There's was a nice thread comparing Muirfield and Royal St Georges recently.
Given that the Championship courses at Royal Aberdeen and Cruden Bay are often compared here's a similar exercise, but this time comparing separately the par-3's, the par-4's and the par-5's.
Par-3's
Royal Aberdeen has 4, the 3rd, 8th, 11th and 17th
Cruden Bay also has 4, the 4th, 11th, 15th and 16th
I suggest a composite courses par-3's would be the 3rd, 8th and 17th at RA plus the 4th from CB.
Par-5's
Royal Aberdeen has 3, the 2nd, the 6th and the 12th
Cruden Bay only has 2, the 6th and the 13th.
My composite would only have 2, both of them, the 6th and the 13th, would be from CB.
Par-4's
For the sake of comparison I'm turning the short-ish par-5 6th at Royal Aberdeen into a long par-4, thus both courses are par-70. Hence in this comparison both RA and CB have 12 each.

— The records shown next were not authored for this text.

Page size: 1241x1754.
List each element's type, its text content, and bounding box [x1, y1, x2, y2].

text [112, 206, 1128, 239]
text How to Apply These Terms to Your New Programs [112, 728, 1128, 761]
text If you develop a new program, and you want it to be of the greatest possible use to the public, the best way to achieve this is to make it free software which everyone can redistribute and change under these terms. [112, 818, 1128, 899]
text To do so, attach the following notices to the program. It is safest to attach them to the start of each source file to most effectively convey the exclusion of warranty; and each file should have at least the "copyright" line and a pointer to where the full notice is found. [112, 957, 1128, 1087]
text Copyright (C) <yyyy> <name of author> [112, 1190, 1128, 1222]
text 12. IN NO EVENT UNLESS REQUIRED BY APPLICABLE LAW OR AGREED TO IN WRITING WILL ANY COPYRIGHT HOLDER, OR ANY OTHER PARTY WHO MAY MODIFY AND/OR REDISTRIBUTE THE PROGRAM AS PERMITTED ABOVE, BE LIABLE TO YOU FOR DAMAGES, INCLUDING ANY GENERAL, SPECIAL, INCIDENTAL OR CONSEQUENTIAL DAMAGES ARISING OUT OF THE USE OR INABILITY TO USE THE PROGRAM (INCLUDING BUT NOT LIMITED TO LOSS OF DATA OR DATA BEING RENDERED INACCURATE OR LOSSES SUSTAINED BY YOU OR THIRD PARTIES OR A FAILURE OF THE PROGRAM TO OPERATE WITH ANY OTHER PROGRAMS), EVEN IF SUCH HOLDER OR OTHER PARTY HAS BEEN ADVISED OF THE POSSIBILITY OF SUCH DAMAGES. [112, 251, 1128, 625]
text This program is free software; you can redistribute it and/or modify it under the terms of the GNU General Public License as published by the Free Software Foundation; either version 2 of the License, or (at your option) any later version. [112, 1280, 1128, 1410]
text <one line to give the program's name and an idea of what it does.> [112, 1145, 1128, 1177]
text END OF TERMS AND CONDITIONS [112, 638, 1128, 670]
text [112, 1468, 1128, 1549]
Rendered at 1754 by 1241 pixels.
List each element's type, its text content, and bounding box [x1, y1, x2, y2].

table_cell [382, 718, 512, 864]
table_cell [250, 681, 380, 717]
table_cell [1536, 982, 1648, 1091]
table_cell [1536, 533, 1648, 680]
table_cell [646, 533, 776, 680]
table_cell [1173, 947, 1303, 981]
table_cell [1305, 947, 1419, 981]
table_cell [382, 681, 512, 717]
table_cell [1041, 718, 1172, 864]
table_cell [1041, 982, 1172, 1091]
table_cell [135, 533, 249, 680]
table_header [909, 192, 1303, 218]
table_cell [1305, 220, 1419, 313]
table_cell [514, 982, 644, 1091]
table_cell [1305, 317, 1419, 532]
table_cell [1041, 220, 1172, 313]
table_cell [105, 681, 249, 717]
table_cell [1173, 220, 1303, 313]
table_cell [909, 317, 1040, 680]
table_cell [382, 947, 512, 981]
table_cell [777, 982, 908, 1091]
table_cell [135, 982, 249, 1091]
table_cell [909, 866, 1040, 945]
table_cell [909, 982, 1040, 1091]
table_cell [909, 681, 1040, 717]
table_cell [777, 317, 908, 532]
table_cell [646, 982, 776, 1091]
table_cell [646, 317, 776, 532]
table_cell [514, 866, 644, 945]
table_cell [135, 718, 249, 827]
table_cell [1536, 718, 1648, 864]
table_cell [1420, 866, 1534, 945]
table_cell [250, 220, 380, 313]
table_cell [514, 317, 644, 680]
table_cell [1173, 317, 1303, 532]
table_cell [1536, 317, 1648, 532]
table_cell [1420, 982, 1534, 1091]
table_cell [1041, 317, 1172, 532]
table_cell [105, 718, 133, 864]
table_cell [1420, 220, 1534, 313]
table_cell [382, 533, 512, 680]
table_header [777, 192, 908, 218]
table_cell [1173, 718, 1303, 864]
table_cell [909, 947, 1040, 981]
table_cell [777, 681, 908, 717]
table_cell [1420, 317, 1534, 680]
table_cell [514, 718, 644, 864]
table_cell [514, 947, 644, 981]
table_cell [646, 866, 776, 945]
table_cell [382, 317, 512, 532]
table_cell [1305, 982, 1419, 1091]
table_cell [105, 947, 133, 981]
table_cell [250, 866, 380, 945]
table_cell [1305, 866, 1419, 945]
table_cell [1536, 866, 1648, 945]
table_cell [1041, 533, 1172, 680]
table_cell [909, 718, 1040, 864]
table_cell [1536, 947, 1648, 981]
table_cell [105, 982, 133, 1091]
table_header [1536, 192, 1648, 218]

RA the 1st, 4th, cut down 6th, 9th, 14th, 16th and 18th
CB the 3rd, 5th, 7th, 17th and 18th
(the 3rd at CB is a bit of a floater hole here. I could have included several other notable holes from either course but I wanted to include a shortish par-4)
Summary of above
RA 10 holes
CB 8 holes
(close to being 11/7 split or possibly even 12/6)
No doubt they are two wonderful courses. Which would I choose to play? As a newbee visitor to the area with only one round to be played on either course to be ingrained in the memory forever? CB. An extremely challenging, even severe course, testing every aspect of your game in a medal round against your most hated opponent when you are playing well, your opponent isn't and your playing for serious £$£$? RA every time. A member of both living half way between them? RA 7 times, CB 2 times and the St Olaf 9-holer at CB once (actually the 6th and 8th holes on the St Olaf 9-holer at CB and the 17th on the Silverburn course at RA would probably make my overall 18 composite holes at both sites).